John Irving’s In One Person is not just a window into the soul – revealing the core of the main character Billy Abbott, but it shines a light on all of us; society as a whole, by showing us where we have been and casting the hope of understanding for our futures. And my, how much we’ve learned and grown. Juxtaposed with our current Proposition 8, gay marriage-equality world, it seems to be set in a time long ago; a time when even our closets were closeted. We witness the internal agony of Billy, an awkward teenage boy with a mysterious and virtually unknown father coming of age as he struggles with his romantic crushes on all the wrong people. His best friend’s mother, his handsome step-father and drama coach, the beautiful and sadistic champion wrestler at his private high school, and perhaps, most compelling is the small town librarian who for all her good manners, skirts and projected femininity is still oddly masculine in stature with her large hands. She unleashes his uncertain sexuality. But Billy loves them all – men, women and those in between. We see Billy’s journey to understanding himself and the people who love and protect and reject him along the way.
It is the late 1950’s and sex is already a repressed matter. Good people don’t discuss it in pleasant company. Good girls “don’t” before they are married and pregnant girls are not really pregnant – they are just on extended visits with their family out of the country for nine months or so. And of course, all men and boys are heterosexual and masculine. There is nothing else. As a questioning adolescent, 17 years of age in 1959, Billy is alone in world that does not recognize him, has no place for him, desperately wishes he were invisible and mercilessly teases him. And it was not my imagination that every other word out of many of the older boys’ mouths was “homo” or “fag” or “queer”; these purposefully hurtful words seemed to me to be the worst things you could say about another boy at prep school.

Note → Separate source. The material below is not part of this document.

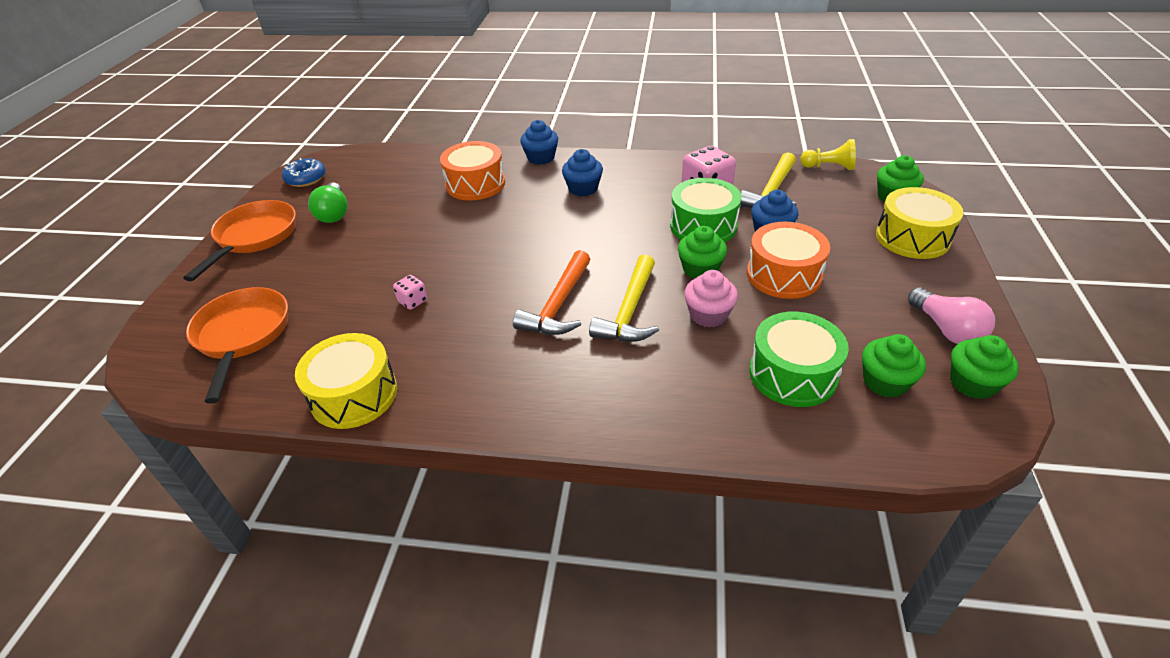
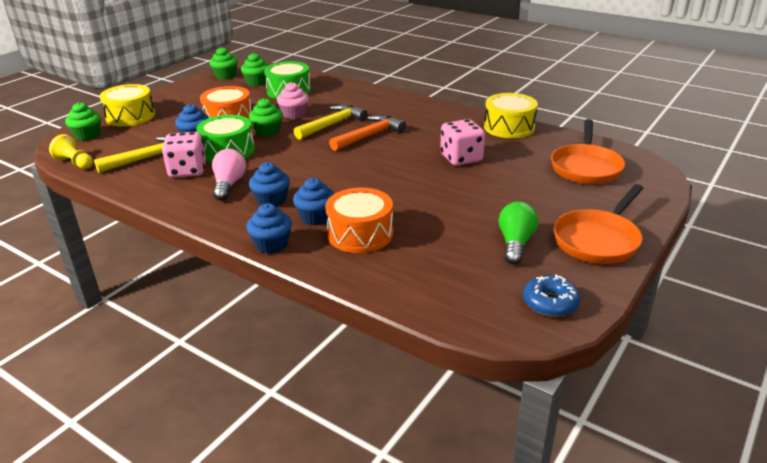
camera: 155 degrees left, 10 degrees down
(413, 301) = (461, 158): pink dice -> pink dice, size x1.98
(526, 186) = (316, 217): none -> blue cupcake
(946, 329) = (199, 88): pink light bulb -> pink light bulb (229, 185)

Billy didn’t fit the mold – his schoolmates’, his mother’s or his family’s. And he could only console himself with his own counsel: Was I the only boy at the all-boys’ school who found that the wrestling matches gave me a homoerotic charge? I doubt it, but boys like me kept their heads down. And keep his head down he does. He hides who he truly is, lusts for his various loves in secret and agonizes over his unnatural feelings which the school doctor advises must be suppressed by all boys who may be feeling such things. It’s wrong and it has to be treated. Rejected by many, young Billy is loved by a few key people who have lived their own tortured lives under the constraints of a button-downed community.
Contemplating his life while he is now in his 70’s, Billy ponders his cross-dressing grandfather: Was Grandpa Harry more than the occasional cross-dresser? Today, would we call my grandpa a closeted gay man who only acted as a woman under the more permissible circumstances of his time? I honestly don’t know. If my generation was repressed, and we certainly were, I can only imagine that my grandfather’s generation –whether or not Grandpa Harry truly was a homosexual—flew well under the existing radar.
And therein shines the beauty of Irving’s tale, who we used to be as a society and who we have become. How these people who dared to feel different about their sexuality were treated, ridiculed, harassed, ignored, suppressed, repressed and in many cases cast aside. But over the five decades that we see Billy, we are shown a society that has grown more informed if not more compassionate; a society that has grown more tolerant if not more accepting and a world that makes place for acknowledging everyone instead of treating them as if they were invisible. And so they are no longer invisible. They are activists and advocates. When Billy returns to his high school almost fifty years later he is startled by the assertiveness of the teenagers there. The Lesbian, Gay, Bi-Sexual Transgender community is no longer invisible, it’s a full- fledged student club on campus and it’s not just LGBT. It’s LGBTQ.
What’s the fucking Q for? The almost seventy-year old Billy asks. Quarrelsome, perhaps? He is surprised to learn the Q is for Questioning. Something when he was in high school, he was never really given the space to do. And now that space exists, not just for people like Billy but for society as a whole to learn from and grow and experience in others. Time and people have changed our collective consciousness. And though all may not be in agreement with this new diversity in sexuality, almost all are aware that people are individuals and they have the right to be judged for who they are as people.
This book is a godsend for everyone who has ever felt different for any reason. In it they will find a glimpse of themselves. But what they will also find is that after accepting yourself, the hope of acceptance by others will become a reality. Young Billy Abbott made it through the difficulty of adolescence in the 50’s and the 60’s when there was no place for him and he lived to tell about it. And despite the mystery, uncertainty and tragedy of his formative years, Billy reaches the point many, many decades later where he scoffs at society’s labels and proudly says … “please don’t put a label on me—don’t make me a category before you get to know me!”